Do you follow Culture Street? It’s a great site featuring reviews of the latest films and books, recipes, giveaways and interviews. I’m thrilled to be featured as their April Author of the Month, and wrote a short article recently about a few of the inspirations behind Precious Things which I thought I’d share with you here:
Desire, marriage and writing fiction
Clothes – particularly vintage and antique ones – are my weakness. I’ve always been intrigued by their history and am constantly fascinated by what we wear and why. That’s why I decided to write a novel about an antique French collar. Precious Things tells the story of the women who wore this special piece; those who created it, loved it and lost it over the course of more than a hundred years, and the crucial events it witnessed in their lives. There’s also a modern-day heroine who, like me, finds herself intrigued by the beaded collar’s mysterious past.

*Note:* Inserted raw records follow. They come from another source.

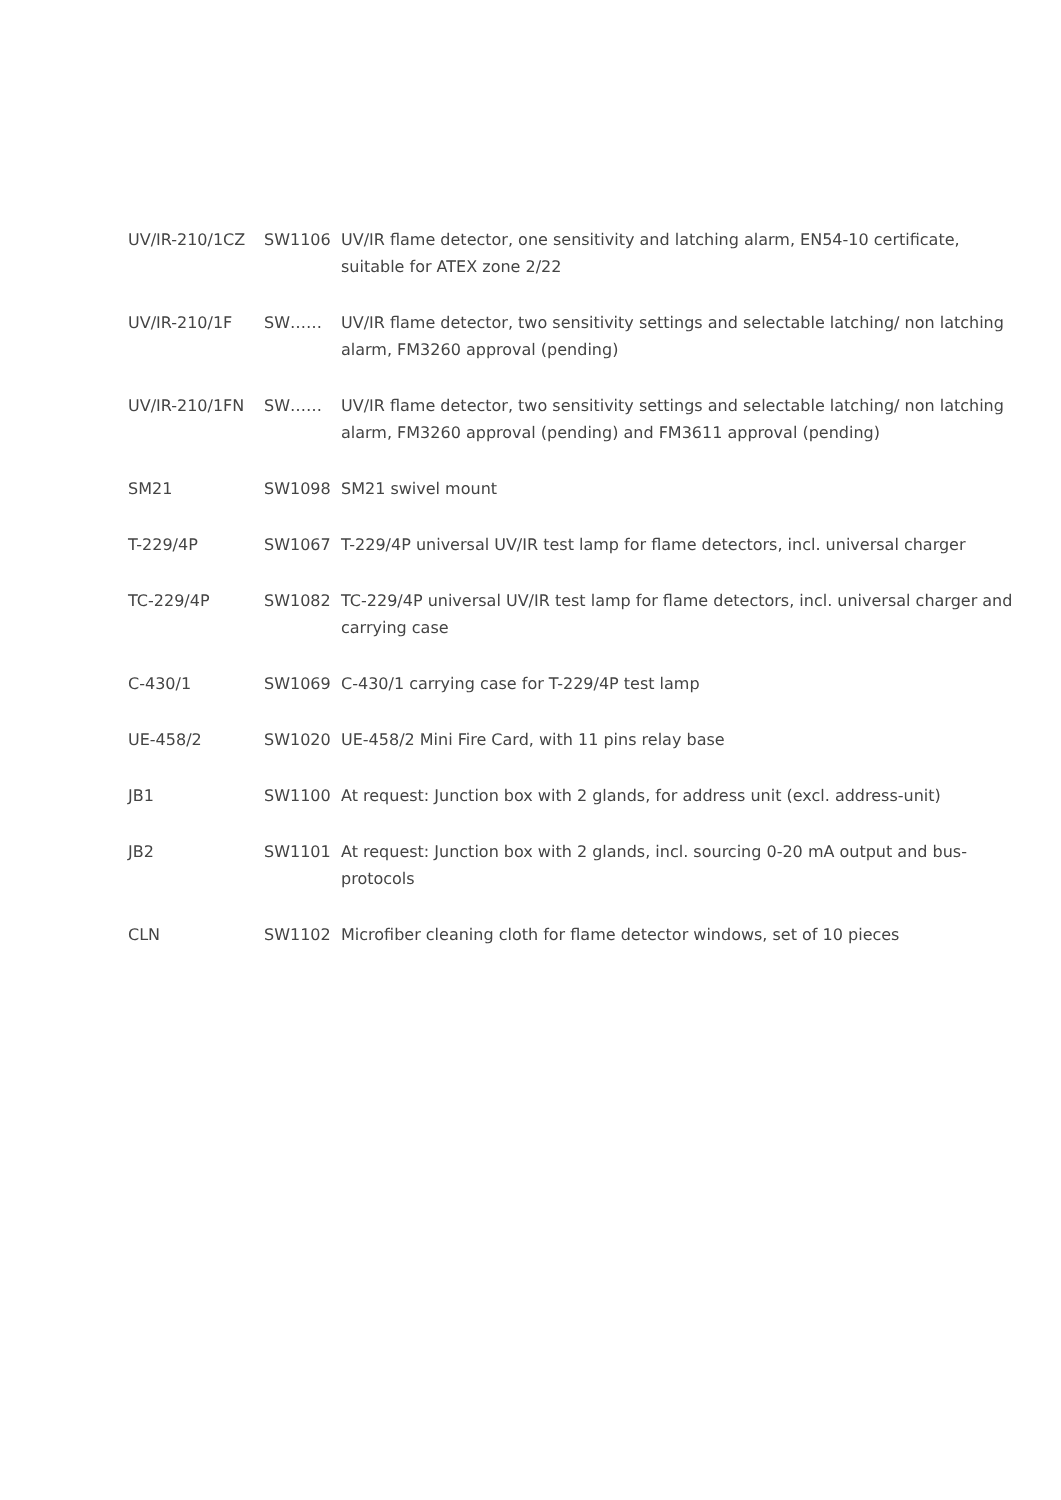| UV/IR-210/1CZ | SW1106 | UV/IR flame detector, one sensitivity and latching alarm, EN54-10 certificate, suitable for ATEX zone 2/22 |
| UV/IR-210/1F | SW…… | UV/IR flame detector, two sensitivity settings and selectable latching/ non latching alarm, FM3260 approval (pending) |
| UV/IR-210/1FN | SW…… | UV/IR flame detector, two sensitivity settings and selectable latching/ non latching alarm, FM3260 approval (pending) and FM3611 approval (pending) |
| SM21 | SW1098 | SM21 swivel mount |
| T-229/4P | SW1067 | T-229/4P universal UV/IR test lamp for flame detectors, incl. universal charger |
| TC-229/4P | SW1082 | TC-229/4P universal UV/IR test lamp for flame detectors, incl. universal charger and carrying case |
| C-430/1 | SW1069 | C-430/1 carrying case for T-229/4P test lamp |
| UE-458/2 | SW1020 | UE-458/2 Mini Fire Card, with 11 pins relay base |
| JB1 | SW1100 | At request: Junction box with 2 glands, for address unit (excl. address-unit) |
| JB2 | SW1101 | At request: Junction box with 2 glands, incl. sourcing 0-20 mA output and bus-protocols |
| CLN | SW1102 | Microfiber cleaning cloth for flame detector windows, set of 10 pieces |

Let me explain: an antique travel trunk covered in peeling labels looking worn and scuffed around the edges isn’t just a rusty, damaged item that’s seen better days. To me it brings to mind tumultuous sea journeys, the smell of salt and gulls cawing, as well as the image of a fetching skirt suit worn to stroll a cruise ship’s upper decks. Or a stiff snakeskin purse with a long-ago tram ticket tucked inside its inner pocket – where was the woman who owned it going that day? Did she meet her lover for lunch, visit a gallery, or find herself fidgeting nervously in a job interview? This is what I mean; I love how old things give us a tantalising glimpse into other people’s lives – lives we can only dream of.
As I started to think about it more carefully, I realised I wanted to write a sweeping, romantic story that took in many generations of women and covered the significant eras of the twentieth century. I started envisaging how the collar – which is later transformed into a headpiece or a ‘coronet’, as I like to think of it – might have come into the various women’s lives.
A Francis Bacon portrait of Henrietta Moraes
My favourite part was researching the historical sections. I chose some of my favourite times and places, and my imagination was sparked by long-held passions and what I was seeing or reading at the time. For example, Bella – my 1950s goddess and artist’s muse – came from my love of Fellini’s 1960 film, La Dolce Vita, and the film’s star, Anita Ekberg who was famously pictured gambolling in the Trevi Fountain. Bella’s character was fleshed out for me when I saw an exhibition of Francis Bacon’s artworks. I wanted to feature an artist of some sort in the book, but when I read about Bacon’s muse, Henrietta Moraes, it got me thinking about what kind of world Bella might operate in. Henrietta worked as an artist’s model and became the inspiration for many artists of the Soho scene in the 1950s and 1960s. She was also known for her marriages, love affairs and hedonistic lifestyle, which saw her ending up in Holloway Prison after a failed burglary attempt.
There are other instances in the book where I wove in real-life events and embellished them to enrich the narrative. They say you should write what you love and that’s exactly what I did. I’ve visited each of the cities described – Istanbul, New York, Rome and Shanghai – and used to live in London, so there was also a huge element of nostalgia at play as I slipped into those different places in history and imagined the drama of what my characters were experiencing. Unfortunately my current home (Sydney) doesn’t get a mention, but I’m thinking of remedying that in novel two!